Recent guidance from the U.S. Treasury may alter the pace of cryptoasset adoption by financial institutions like none to precede it.
In December, Venezuelan President, Nicolas Maduro, announced the decentralized fundraising (Initial Coin Offering) of a new, state-run cryptocurrency called “Petro” - the value of which is said to be tied to the price of domestic petroleum. Maduro later reported that the raise had garnered up to $5bn in unmonitored, international investment, an obvious concern for countries with sanctions against Venezuela.
On March 19th, the White House released an Executive Order banning all U.S. persons from participating in the Petro token sale and demanding those already involved to freeze their investments. The US Treasury Department’s Office of Foreign Assets Control (OFAC) immediately issued guidance: published FAQs stating that cryptocurrency “addresses associated with blocked persons” will be added to its database of Specially Designated Nationals (SDNs), a list of people, organizations, and entities with whom U.S. persons are forbidden to transact.

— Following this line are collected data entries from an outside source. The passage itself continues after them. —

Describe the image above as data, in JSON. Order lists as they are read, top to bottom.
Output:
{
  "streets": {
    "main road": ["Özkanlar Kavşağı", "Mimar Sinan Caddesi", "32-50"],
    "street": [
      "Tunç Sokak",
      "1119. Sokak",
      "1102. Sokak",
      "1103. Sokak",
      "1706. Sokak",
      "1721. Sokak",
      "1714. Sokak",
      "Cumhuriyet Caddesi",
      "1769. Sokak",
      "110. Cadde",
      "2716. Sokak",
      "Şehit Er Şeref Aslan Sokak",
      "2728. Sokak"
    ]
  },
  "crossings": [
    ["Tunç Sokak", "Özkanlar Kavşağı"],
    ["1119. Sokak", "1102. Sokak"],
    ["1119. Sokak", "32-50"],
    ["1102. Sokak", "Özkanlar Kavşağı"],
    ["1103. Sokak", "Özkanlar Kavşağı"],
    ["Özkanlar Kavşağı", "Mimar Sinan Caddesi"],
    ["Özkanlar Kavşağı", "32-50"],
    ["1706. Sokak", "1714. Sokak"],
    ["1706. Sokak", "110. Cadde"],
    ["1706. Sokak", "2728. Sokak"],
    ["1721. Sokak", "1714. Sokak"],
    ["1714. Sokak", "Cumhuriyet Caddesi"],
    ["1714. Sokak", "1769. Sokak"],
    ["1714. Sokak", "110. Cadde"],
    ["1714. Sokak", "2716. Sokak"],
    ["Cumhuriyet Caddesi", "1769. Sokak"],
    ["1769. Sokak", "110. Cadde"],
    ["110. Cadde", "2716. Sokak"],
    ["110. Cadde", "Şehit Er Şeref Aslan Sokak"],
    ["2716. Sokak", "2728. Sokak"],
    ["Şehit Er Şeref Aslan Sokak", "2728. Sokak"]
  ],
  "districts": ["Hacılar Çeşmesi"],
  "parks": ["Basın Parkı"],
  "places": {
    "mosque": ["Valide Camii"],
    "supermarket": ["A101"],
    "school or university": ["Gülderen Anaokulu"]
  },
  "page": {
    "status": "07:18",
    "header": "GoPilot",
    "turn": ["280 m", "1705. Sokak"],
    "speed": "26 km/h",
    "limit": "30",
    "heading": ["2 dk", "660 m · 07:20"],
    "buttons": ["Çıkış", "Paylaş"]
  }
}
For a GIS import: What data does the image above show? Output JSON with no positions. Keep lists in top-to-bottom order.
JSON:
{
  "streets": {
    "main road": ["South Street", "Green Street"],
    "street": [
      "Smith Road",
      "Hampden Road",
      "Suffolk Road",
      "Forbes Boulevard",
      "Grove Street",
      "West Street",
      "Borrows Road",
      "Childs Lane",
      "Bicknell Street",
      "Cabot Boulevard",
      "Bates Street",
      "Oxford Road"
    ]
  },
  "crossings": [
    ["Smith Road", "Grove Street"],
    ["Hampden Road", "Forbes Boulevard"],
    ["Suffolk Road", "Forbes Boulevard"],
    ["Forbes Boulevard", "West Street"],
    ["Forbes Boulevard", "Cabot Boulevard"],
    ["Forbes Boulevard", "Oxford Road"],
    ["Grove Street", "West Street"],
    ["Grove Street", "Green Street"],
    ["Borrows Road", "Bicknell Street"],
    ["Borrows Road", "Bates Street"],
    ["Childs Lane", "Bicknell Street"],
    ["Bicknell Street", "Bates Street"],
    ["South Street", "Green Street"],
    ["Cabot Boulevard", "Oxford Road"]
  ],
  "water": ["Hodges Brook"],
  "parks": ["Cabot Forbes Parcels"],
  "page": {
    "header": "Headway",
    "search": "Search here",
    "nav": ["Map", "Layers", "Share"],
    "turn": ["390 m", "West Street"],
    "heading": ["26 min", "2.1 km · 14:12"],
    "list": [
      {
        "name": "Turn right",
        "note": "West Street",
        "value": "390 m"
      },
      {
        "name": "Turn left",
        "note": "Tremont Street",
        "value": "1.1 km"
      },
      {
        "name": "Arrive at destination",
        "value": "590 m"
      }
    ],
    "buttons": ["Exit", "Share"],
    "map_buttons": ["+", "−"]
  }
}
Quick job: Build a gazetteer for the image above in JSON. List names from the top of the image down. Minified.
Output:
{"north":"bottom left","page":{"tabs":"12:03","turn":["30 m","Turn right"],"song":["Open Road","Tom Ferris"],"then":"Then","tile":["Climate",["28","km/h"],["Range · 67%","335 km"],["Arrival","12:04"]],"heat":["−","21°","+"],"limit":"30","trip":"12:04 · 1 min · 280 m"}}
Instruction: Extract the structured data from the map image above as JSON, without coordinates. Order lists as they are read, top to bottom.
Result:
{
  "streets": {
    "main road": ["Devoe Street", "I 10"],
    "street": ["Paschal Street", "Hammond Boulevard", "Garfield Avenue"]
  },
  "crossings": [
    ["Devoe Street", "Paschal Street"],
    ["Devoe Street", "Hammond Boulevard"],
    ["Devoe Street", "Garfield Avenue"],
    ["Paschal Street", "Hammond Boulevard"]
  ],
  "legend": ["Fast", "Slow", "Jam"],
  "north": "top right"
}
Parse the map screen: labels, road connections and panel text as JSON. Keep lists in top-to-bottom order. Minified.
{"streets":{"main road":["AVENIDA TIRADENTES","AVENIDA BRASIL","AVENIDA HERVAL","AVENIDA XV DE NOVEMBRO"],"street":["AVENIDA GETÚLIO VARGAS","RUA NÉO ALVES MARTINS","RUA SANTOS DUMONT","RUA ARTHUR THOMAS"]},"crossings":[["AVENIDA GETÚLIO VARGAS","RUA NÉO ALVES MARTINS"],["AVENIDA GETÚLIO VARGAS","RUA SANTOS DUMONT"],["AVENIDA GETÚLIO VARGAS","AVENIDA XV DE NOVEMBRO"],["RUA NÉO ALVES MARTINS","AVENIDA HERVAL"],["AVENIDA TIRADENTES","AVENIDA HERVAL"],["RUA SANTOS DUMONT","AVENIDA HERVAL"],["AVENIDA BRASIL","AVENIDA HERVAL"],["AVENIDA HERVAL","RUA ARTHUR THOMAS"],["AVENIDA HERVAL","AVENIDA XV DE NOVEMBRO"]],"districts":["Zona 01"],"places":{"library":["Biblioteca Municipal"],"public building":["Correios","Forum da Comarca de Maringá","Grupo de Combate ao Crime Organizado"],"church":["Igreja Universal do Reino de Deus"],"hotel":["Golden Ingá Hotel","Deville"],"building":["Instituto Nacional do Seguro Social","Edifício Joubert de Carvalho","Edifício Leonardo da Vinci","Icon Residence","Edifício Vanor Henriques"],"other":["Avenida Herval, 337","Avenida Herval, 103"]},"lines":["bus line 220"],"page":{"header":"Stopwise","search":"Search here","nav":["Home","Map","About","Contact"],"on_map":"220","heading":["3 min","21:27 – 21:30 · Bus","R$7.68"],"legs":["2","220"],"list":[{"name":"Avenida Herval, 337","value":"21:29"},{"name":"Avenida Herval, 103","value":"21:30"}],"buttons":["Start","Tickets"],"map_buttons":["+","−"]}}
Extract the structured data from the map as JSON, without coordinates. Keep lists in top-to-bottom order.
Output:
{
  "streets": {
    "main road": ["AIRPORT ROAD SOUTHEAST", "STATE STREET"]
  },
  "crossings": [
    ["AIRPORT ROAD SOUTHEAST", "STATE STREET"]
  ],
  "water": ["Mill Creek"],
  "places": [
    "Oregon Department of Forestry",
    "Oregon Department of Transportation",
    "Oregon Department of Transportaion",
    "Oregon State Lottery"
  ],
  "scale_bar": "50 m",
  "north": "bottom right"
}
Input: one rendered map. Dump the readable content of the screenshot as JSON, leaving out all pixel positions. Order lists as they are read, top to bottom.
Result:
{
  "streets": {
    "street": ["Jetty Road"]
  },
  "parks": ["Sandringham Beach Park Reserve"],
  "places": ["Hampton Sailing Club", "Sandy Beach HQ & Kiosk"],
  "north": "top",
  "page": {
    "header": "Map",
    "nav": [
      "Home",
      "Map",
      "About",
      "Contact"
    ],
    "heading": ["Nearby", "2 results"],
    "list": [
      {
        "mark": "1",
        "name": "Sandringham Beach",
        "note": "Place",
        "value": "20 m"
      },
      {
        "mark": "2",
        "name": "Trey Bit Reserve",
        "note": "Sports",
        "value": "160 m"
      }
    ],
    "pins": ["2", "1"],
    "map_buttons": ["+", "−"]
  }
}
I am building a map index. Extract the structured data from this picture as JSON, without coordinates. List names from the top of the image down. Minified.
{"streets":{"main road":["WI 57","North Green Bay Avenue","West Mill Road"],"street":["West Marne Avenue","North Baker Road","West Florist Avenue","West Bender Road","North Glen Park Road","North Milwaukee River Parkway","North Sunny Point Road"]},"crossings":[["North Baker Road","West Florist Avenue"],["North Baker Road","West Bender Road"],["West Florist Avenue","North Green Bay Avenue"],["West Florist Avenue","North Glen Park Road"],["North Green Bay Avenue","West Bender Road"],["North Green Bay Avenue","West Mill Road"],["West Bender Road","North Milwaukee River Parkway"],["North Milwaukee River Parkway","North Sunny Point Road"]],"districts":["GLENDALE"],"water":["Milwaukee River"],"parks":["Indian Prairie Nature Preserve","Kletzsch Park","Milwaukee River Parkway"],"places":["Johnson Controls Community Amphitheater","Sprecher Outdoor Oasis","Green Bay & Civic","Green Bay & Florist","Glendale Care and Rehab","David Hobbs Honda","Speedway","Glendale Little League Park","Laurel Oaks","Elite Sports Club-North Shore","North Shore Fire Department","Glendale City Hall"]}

OFAC has fined U.S. and international firms billions of dollars for violating sanctions laws in recent years. While it is unclear exactly how and when cryptocurrency information will be represented on the SDN list, the FAQ publication is evidence that the office has its eyes on entities using cryptocurrencies and will use its authority to punish those who violate its sanctions. Clarity from OFAC on this topic is relief for many businesses prepared to handle the office’s new stipulations, but a wake up call for others. Financial institutions with exposure to cryptocurrencies must take active measures in understanding their connection to entities on OFAC’s SDN list, while also installing adequate levers to measure and mitigate the subsequent risk.